● To do: Your answer must be an exact copy of the entries below, with every picture removed.

● Extracted records:
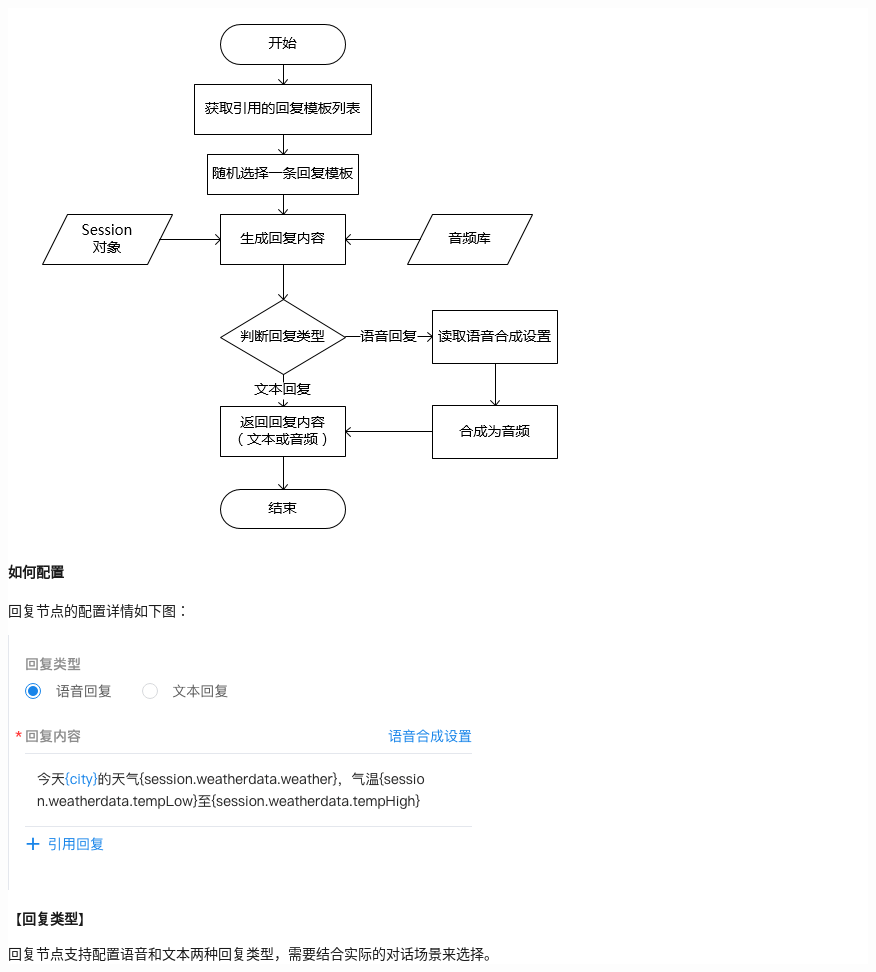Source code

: ![回复节点执行过程](../file/node_answer0.png)



#### 如何配置

回复节点的配置详情如下图：

![回复1](../file/node_answer1.png)

【**回复类型**】

回复节点支持配置语音和文本两种回复类型，需要结合实际的对话场景来选择。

● Answer space:
Source code

: ![回复节点执行过程](../file/node_answer0.png)



#### 如何配置

回复节点的配置详情如下图：

![回复1](../file/node_answer1.png)

【**回复类型**】

回复节点支持配置语音和文本两种回复类型，需要结合实际的对话场景来选择。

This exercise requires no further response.